Klausen

Knapp und kalk-kalt wie bei Thomas Bernhards Romanen geht es in Klausen zu. Klausen ist einerseits der Name einer unter die Autobahn hingequetschten Kleinstadt in Südtirol, andererseits auch der Zustand dieses sozialen Biotops, nämlich abgeschlossen, "verklausuliert". Die Klaustrophobie scheint geradezu ihren Hauptwohnsitz in Klausen zu haben.

In einem Wirtshaus sitzt ein Einheimischer und schaut zwei Touristen beim Essen vom Kalbskopf zu, bald einmal beginnt ein typisches Gasthausgespräch, das völlig außer Kontrolle gerät.
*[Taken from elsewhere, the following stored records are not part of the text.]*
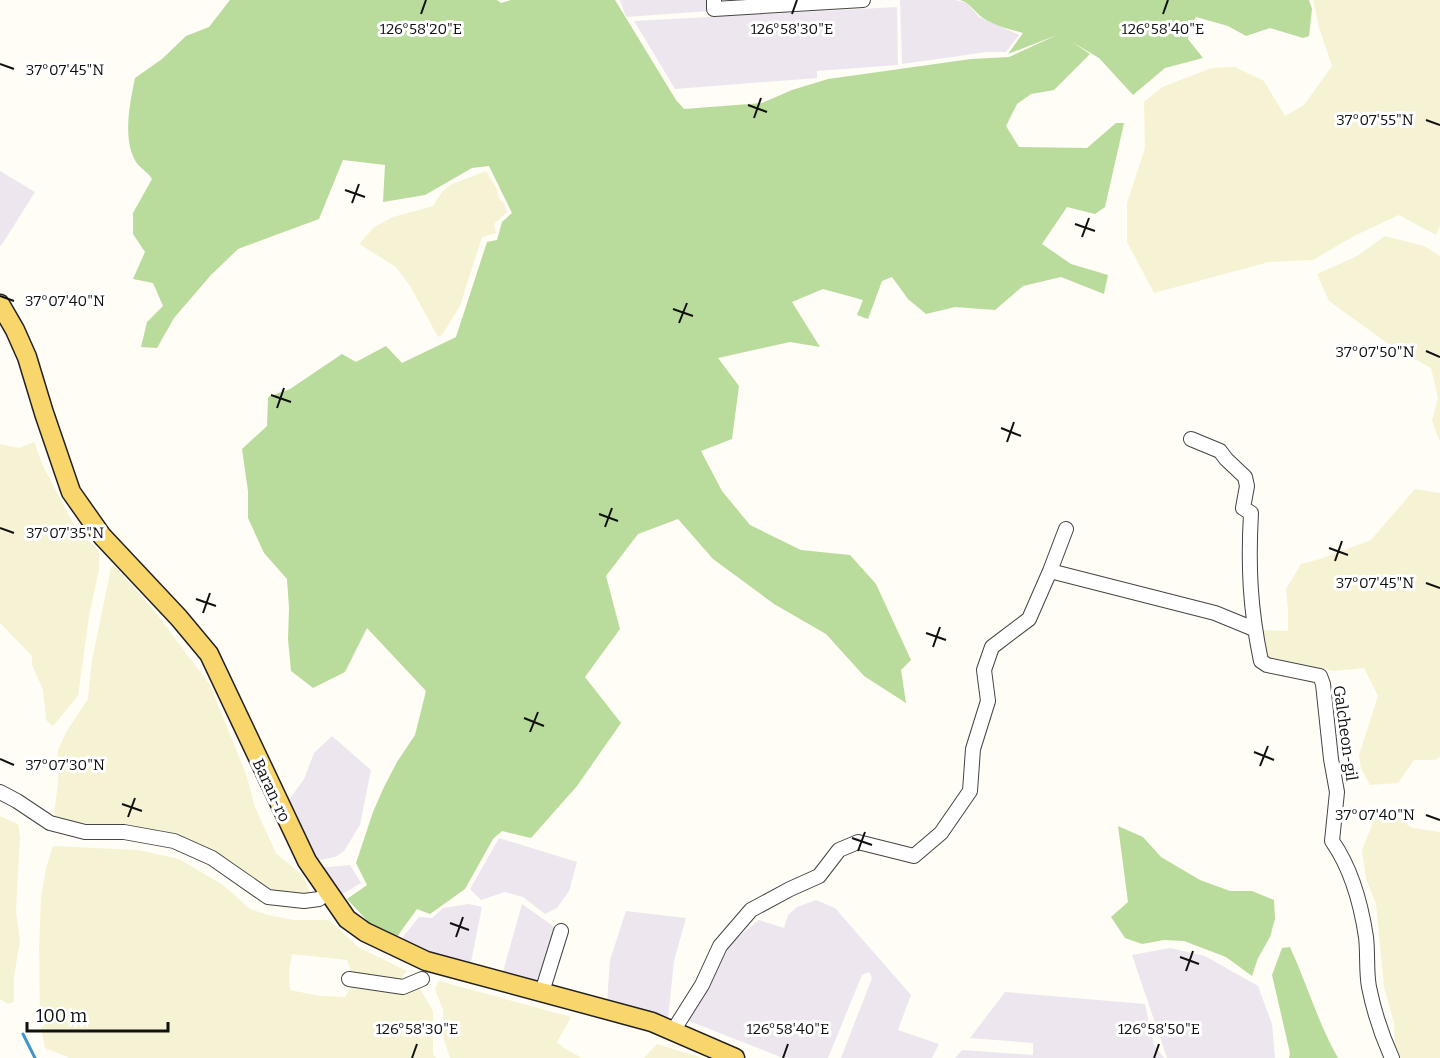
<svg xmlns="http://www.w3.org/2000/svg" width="1440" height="1058" font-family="Bitter,serif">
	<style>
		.industrial { fill: #eee6ef }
		.farmland { fill: #f6f3d4 }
		.forest { fill: #b9dc9c }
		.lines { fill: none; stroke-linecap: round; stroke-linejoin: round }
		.stream { stroke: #3f96cf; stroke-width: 3 }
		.minor-casing { stroke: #444; stroke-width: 16 }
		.major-casing { stroke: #222; stroke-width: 21 }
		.minor { stroke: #fff; stroke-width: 14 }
		.major { stroke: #f9d66b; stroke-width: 18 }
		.ticks { fill: none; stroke: #111; stroke-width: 2 }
		.labels { text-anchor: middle; stroke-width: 6; stroke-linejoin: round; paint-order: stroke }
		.street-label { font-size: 16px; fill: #111; stroke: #fff }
		.ticks-label { font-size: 15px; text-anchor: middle; fill: #111; stroke: #fff; stroke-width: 6; stroke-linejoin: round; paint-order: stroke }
	</style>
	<rect width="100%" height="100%" fill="#fffdf5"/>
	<!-- industrial -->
	<path class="industrial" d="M620,0H710V11L626,17Z
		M900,0H955L967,3L979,17L1019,35L1006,52H987L902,64Z
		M897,7L898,65L817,71V78L675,89L634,21Z
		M0,171L35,192L1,246L0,245Z
		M332,736L371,770L360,825L344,851L335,857L319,860L310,859L286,804L304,779L314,753Z
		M499,838L577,862L569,891L557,908L545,914L523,897L505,892L481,900L470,889Z
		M350,865L361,883L339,896L318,868Z
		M816,900L835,908L911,995L898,1030L939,1044L932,1058H841L872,978L869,972L862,975L828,1058H783L684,1019L731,943L759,920L784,928L788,915L797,907Z
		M469,904L482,907L470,967L398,943L419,917L432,918L443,908Z
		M522,904L556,928L537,984L502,975Z
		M626,911L686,918L674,961L668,1019L607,1002L610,960Z
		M1170,948L1205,956L1258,986L1272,1024L1275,1058H1167L1132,955Z
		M1005,992L1145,1004L1154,1045L1164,1058H955L962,1050L1033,1055V1043L970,1038Z"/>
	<!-- farmland -->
	<path class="farmland" d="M1313,0H1440V226L1436,235L1399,215L1354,236L1313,260L1269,262L1154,293L1127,242V203L1145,148L1144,102L1162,87L1212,68L1235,67L1264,81L1285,116L1304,105L1332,66L1319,28Z
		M486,171L497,189L499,199L504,203L507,212L494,224L496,233L482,237L460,306L442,335L438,337L410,286L396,267L359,244L374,227L393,217L433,206L442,192L450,185Z
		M1385,236L1424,246L1440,256V442L1432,421L1438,398L1431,368L1391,346L1329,301L1317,274L1357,256Z
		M34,442L43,466L75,527L99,551V570L89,616L78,696L53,726L46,720L43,690L32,665V656L0,623V444L19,448Z
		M1415,489L1440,493V757L1435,760H1414L1398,783L1370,785L1361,768L1359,755L1378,696L1364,668L1334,671L1267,658L1262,630L1288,631V609L1286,589L1301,564L1320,559L1371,540Z
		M113,565L153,609L210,685L246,774L255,807L276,853L303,876L311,895L269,893L219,857L57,821L54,816L58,782V750L66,732L88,699L92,660L111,568Z
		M1379,808L1413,828L1440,832V1058H1398L1395,1046L1394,1023L1384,987L1376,904L1366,879L1362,850Z
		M0,816L18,824L20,838L16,911L20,941L14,976V1002L8,1004L0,999Z
		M53,846L138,850L179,859L223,885L250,909L268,915L294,920H329L358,947L407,971L399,981L352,973L347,960L292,954L289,972L290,990L320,996L345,997L352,985L396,994L419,987L433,1011V1054L436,1058H70L45,1048L40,1024L39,946L41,898L46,868Z
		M439,981L571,1017L557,1042L564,1048L582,1058H450L444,1040L443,1010L435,989Z
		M657,1044L703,1058H644Z"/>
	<!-- forest -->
	<path class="forest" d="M230,0H497L501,3L511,0H615L676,100L684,109L762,103L792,90L828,79L971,59L1009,57L1057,35L1008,54L1023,33C1009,29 995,26 983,18C974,12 971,3 960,0H1309L1312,9L1309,36L1303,38L1270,28L1246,36L1228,26L1196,17L1190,29L1188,39L1203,58L1165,68L1133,95L1099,58L1072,42L1090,54L1054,90L1031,94L1017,104L1006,126L1019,147L1087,148L1116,123H1124L1105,207L1095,214L1067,207L1042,244L1071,264L1108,275L1104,294L1061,277L1023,286L995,310L955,307L926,314L908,299L892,277L882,281L868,319L857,315L863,300L823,289L792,302L820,347L790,342L718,358L739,386L732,439L701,451L722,491L750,525L801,550L850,555L876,584L911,660L901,670L906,703L864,676L826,634L774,604L713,559L678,519L638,534L606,576L620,629L585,677L621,723L577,786L531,838L502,831L493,839L465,889L430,914L417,909L396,938L374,928L347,899L367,885L356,863L373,812L384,787L397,762L415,735L426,691L367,628L345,672L313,688L291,671L288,639L289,608L287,579L264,553L248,518V491L242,449L267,426L268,397L290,389L342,354L356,362L386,346L402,363L456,337L487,242L497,240L502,222L512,213L489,166L472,168L425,195L383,202L385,165L343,160L319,219L238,249L211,275L174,318L157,348L141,347L147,322L163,306L153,283L133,279L145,252L133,234V213L152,179C148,172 140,168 136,162C122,139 130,103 135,78L162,59L186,36L209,27Z
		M1118,826L1143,837L1161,857L1200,880L1230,891H1252L1274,900L1275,919L1270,937L1258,958L1252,976L1226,957L1184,941L1164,940L1142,944L1125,938L1111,917L1128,902Z
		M1290,947C1307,984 1318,1023 1338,1058H1289L1290,1053L1272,975L1282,948Z"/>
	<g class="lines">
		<!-- stream -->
		<path class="stream" d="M23,1034L35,1058"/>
		<!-- minor casing -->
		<g class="minor-casing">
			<path id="minor" d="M714,0V9L863,0
				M1191,439L1220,451L1226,459L1245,477L1247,486L1243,508L1251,513C1248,566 1250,609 1261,661L1267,665L1320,676L1323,684L1331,759L1337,792L1332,841C1351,868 1361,904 1366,937C1368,953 1366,971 1369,987C1374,1012 1382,1036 1392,1058
				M1050,571L1215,613L1254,629
				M0,792L17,801L50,823L85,832H124L174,841L212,858L268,897L304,901L319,899L329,891
				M349,979L403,987L422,979
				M542,992L561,931
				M673,1031L702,985L720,946L751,910L790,889L819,876L839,850L858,842L914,856L941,833L970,791L973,749L988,701L984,670L992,647L1029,619L1050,571L1066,529"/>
		</g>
		<!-- major casing -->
		<g class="major-casing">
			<path id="major" d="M0,304L15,330L27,357L44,413L71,492L102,536L179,618L209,654L307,861L347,919L365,932L426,961L652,1022L735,1058"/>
		</g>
		<!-- minor -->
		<use href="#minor" class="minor"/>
		<!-- major -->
		<use href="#major" class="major"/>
	</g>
	<!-- ticks -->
	<path class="ticks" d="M421,14L426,0M792,14L797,0M1163,14L1168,0M0,64L14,69M748,105L767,112M754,118L761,98M1426,120L1440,125M345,190L365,197M352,203L359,184M1075,224L1095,231M1082,237L1089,218M0,296L14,301M673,309L693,316M679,323L687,303M1426,351L1440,357M271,395L291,402M277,408L284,388M1001,428L1021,436M1007,442L1014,422M599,514L618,521M605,527L612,508M0,528L14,533M1329,548L1348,555M1335,561L1342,541M1426,583L1440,588M196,599L216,606M203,613L210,593M926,633L946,640M933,647L940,627M524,718L544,726M530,732L538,712M1254,752L1274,760M0,759L14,765M1260,766L1268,746M122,804L142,811M1426,815L1440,820M128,817L135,798M852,838L872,845M858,851L865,832M450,923L469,930M456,937L463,917M1180,957L1199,964M1186,971L1193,951M412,1058L417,1044M783,1058L788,1044M1154,1058L1159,1044"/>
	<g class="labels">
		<!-- street labels -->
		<g class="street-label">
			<text transform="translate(1346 733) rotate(82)" y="6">Galcheon-gil</text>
			<text transform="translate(272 790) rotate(65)" y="6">Baran-ro</text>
		</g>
	</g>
	<g class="ticks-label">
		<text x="421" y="34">126°58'20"E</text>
		<text x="792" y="34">126°58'30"E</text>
		<text x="1163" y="34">126°58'40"E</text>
		<text x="65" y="75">37°07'45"N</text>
		<text x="1375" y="125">37°07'55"N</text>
		<text x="65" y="306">37°07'40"N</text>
		<text x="1375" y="357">37°07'50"N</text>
		<text x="65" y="538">37°07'35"N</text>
		<text x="1375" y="588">37°07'45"N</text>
		<text x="65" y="770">37°07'30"N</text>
		<text x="1375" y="820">37°07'40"N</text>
		<text x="417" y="1034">126°58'30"E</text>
		<text x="788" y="1034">126°58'40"E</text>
		<text x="1159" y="1034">126°58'50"E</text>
	</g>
	<!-- scale -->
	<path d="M27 1022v9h141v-9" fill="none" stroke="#111111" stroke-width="3"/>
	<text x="36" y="1022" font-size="18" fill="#111111" stroke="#ffffff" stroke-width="4.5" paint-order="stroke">100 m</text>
</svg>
Alle aufgeführten Figuren nämlich machen sich selbständig, zitierten einander direkt und indirekt, jeder könnte etwas so oder leicht anders gesagt haben, kurzum, der Leser sitzt im Innern einer brodelnden Gerüchteküche voller Anspielungen, Lügen und Halbwahrheiten.

Scheinbar ohne kausalen Zusammenhang werden die Vorteile der Lebenszyklentheorie in Konkordanz zu verwaltungstechnischen Fragen an einen Lehrstuhl in Bozen gebracht, jemand hat das Programm der Provinz begriffen und bringt es auf den Punkt: "arrangieren, das ist Demokratie" (37). Während sich die auf semi-offiziös getrimmten Stadtpolitiker mit einem Repräsentationsankauf einer Stadtansicht herumschlagen, kümmern sich aufsässige Bewohner um die technische Durchführung von Lärmmessungen. Manche sind so sensibel, daß ihnen sogar das Flüstern der Nachbarn auf die Nerven geht. Und ein sogenannter Macher wird zusammengeschlagen nach dem Motto: "Leute dieses Kalibers werden fertig gemacht" (129). Der Zusammengeschlagene beobachtet freilich aus der Froschperspektive das Geschehen und kommt zu ungeahnt einleuchtenden Erkenntnissen.

Als Leitmotiv zieht sich die besondere Lage Südtirols durch die Erlebnisschichten, Italiener und Deutsche rangeln um Kleinigkeiten, während sie sich im Aufbau einer Abwehrfront gegenüber frisch zugezogenen Ausländer aus der Dritten Welt ziemlich einig sind.

Wie schon in seinem ersten Roman "Wäldchestag" erzählt Andreas Maier in grandioser Weise vom perfekten Filz der Provinz. Die Sätze sind so ineinander verstrickt, daß man als Leser jeweils ganz andere Sinnbrocken in der Hand hält, als die Satzeingänge vermuten ließen. Außerdem ist der Roman absatzlos durcherzählt, Atemlosigkeit und Widerborstigkeit der Geschehnisse lösen einander im hektischen Rhythmus der Provinz ab. Die Figuren sind Flachatmer beim Erzählen und Flachdenker, was die Schärfe ihrer Gedankenprodukte betrifft. Klausen ist letztlich eine tragische Angelegenheit, aber mit viel Humor erzählt, so daß man den Wahnsinn von alpinen Bewohnern entlang der Autobahn als Leser schmunzelnd zur Kenntnis nimmt.

Andreas Maier: Klausen. Roman. Frankfurt/M: Suhrkamp 2002. 214 Seiten. 18 EUR. ISBN 3-518-41340-6

Andreas Maier, geb. 1967 in Bad Nauheim, lebt in Brixen.